Her exclusive recording contract with SM Entertainment is central to this new chapter. Under the deal, SM will handle global distribution and promotion of “Continuum” and future projects, using its vast K-pop infrastructure to reach listeners who may have never set foot in an opera house.

“The title of the special album is a Latin word meaning ‘to continue,’ and rather than piecing together songs that I have already sung as a classical artist, I wanted to reinterpret my life through new music and another kind of language,” she said.

Soprano Sumi Jo, right, poses with SM Entertainment Chief A&R Officer Lee Sung-soo during a press conference in Seoul, Wednesday, marking the 40th anniversary of her global career and Jo’s exclusive recording contract with SM Classics, SM Entertainment’s classical music label. Yonhap

Soprano Sumi Jo, right, poses with SM Entertainment Chief A&R Officer Lee Sung-soo during a press conference in Seoul, Wednesday, marking the 40th anniversary of her global career and Jo’s exclusive recording contract with SM Classics, SM Entertainment’s classical music label.
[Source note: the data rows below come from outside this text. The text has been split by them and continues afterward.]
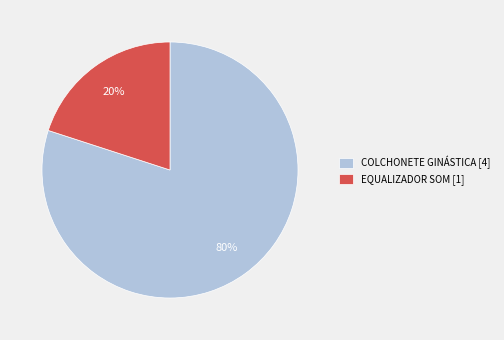

Does any single category account for the majority?

Yes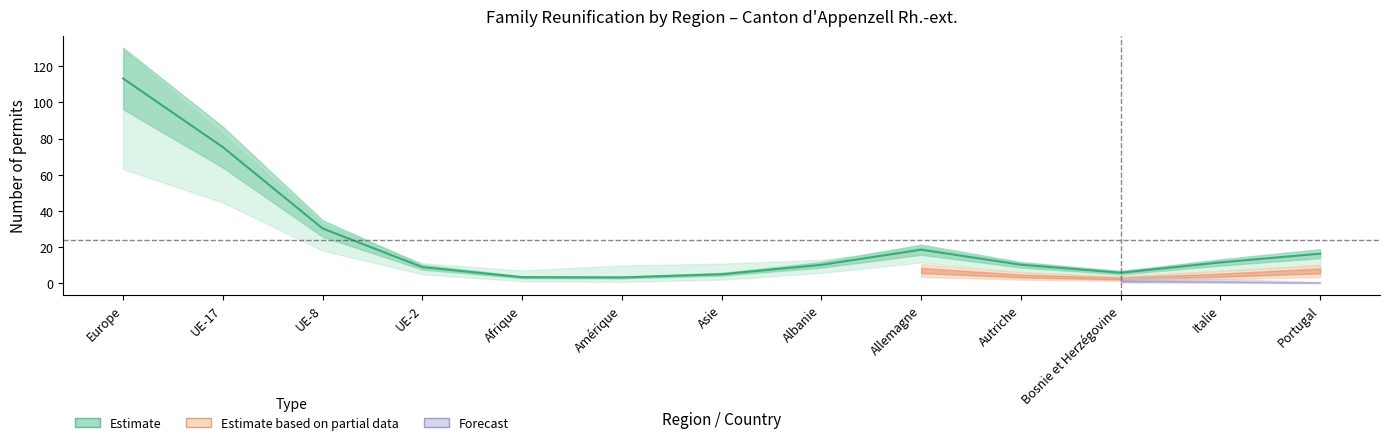

Does the chart have visible grid lines?

No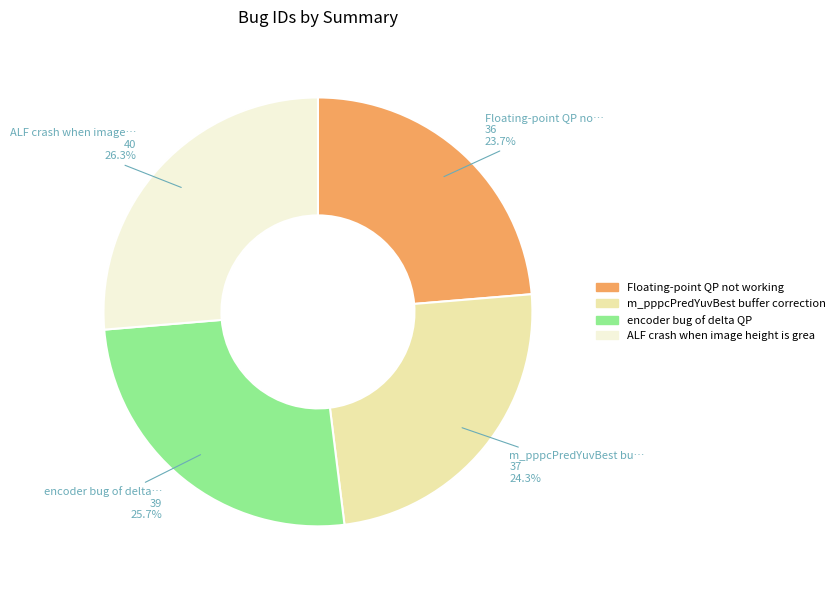

Is there a majority slice in this chart?

No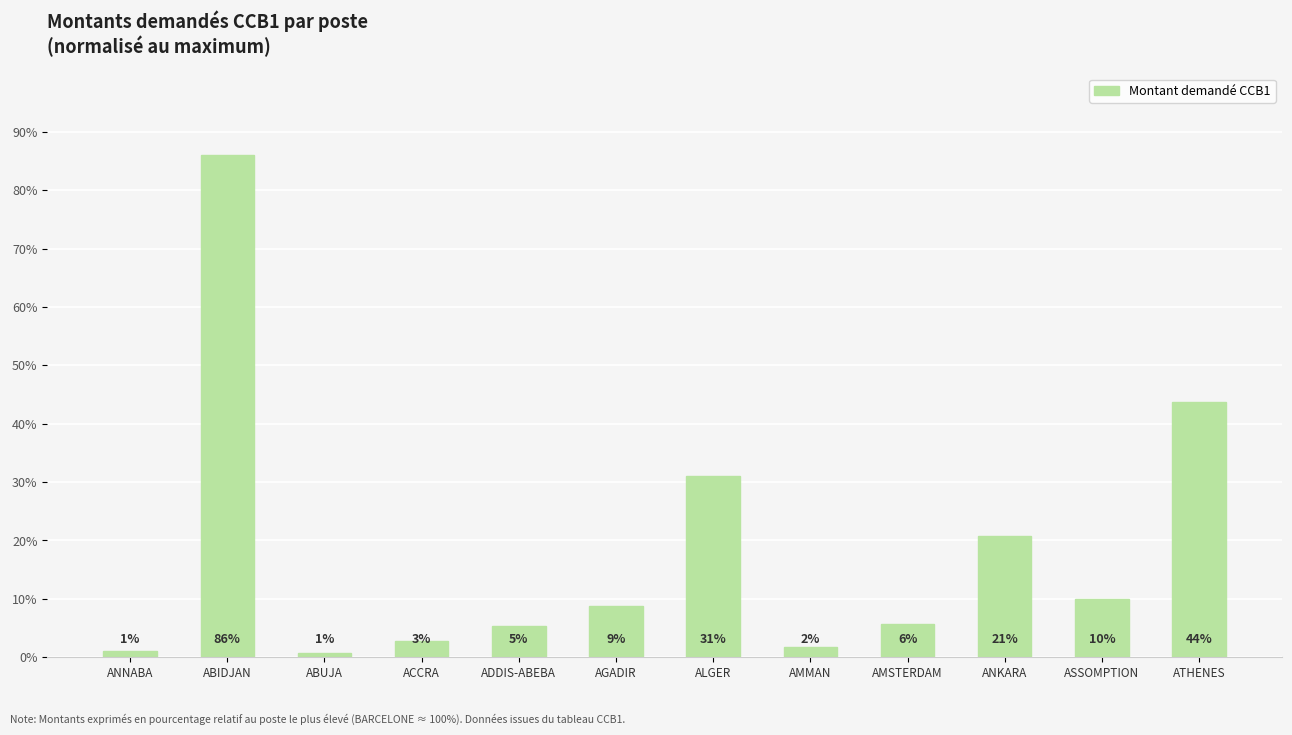

What is the smallest value displayed?

0.6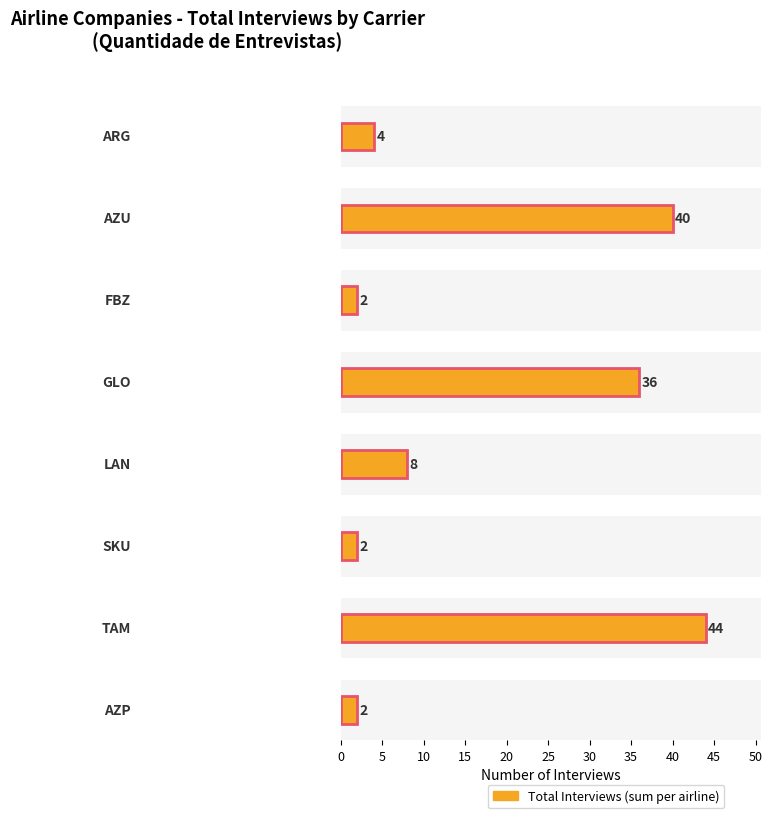

The value at TAM is 74. True or false?

False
Yonhap

Their first collaboration, “Continuum,” underscores Jo’s drive to expand her musical range, pairing high-difficulty coloratura arias with a special-track duet featuring EXO member Suho. Jo said she is “a great lover and proud supporter of K-pop” and wanted artists from “distinctly different positions” to create a new musical language together.

The 11-track set includes works by acclaimed composers such as Yiruma, Park Jong-hoon and Kim Jin-hwan, written to reflect episodes from her life, from the fear and homesickness of her student days abroad to her hopes and anxieties about the future.

She said she hopes to move beyond the “rigid frame” of classical music and use SM’s global network and content ecosystem to bring the genre to a wider audience.

SM Chief A&R Officer Lee Sung-soo called the partnership “an honor” and “a new starting point” for K-pop’s long-term growth through deeper engagement with classical music.

Looking back on the past four decades, Jo recalled one of her most unforgettable moments onstage: a 2000 performance with North Korean musicians where a soprano who had joined her in the brindisi from “La Traviata” wept as she asked, “When will we ever meet again?” — a moment that made Jo feel, in her words, “that we truly are one people.”

She named her parents as the greatest mentors of her musical life, saying the discipline and belief they instilled in her have sustained her career. She chose her parents’ hometown, Changwon in South Gyeongsang Province, as the first stop on her upcoming Korea tour, saying that although they are no longer by her side, she wants to “play this album live” for them there.

To celebrate the anniversary, Jo is planning a packed calendar of performances at home and abroad. From May to December, she will tour some 20 cities across Korea with programs tracing her artistic journey and will headline two stages at the Seoul Arts Center in September — an anniversary recital and “The Magic, Sumi Jo and Winners,” a gala with laureates from her own competition.

Next month, she will be honored at the Samsung Ho-Am Prize for the Arts ceremony for her four decades of achievement, and in July the second Sumi Jo International Singing Competition will be held in France. Since its 2024 opening, hundreds of young vocalists from around the world have applied for the contest.

Jo said she now hopes to stand beside younger artists not only as a performer but as a mentor, using her competition, master classes and new projects with SM to help them build careers rooted in their own identity and a sense of freedom onstage.

“Forty years is not an end but a new beginning,” she said. “And I want to continue delivering resonant echoes through music that linger in people’s hearts for a long time.”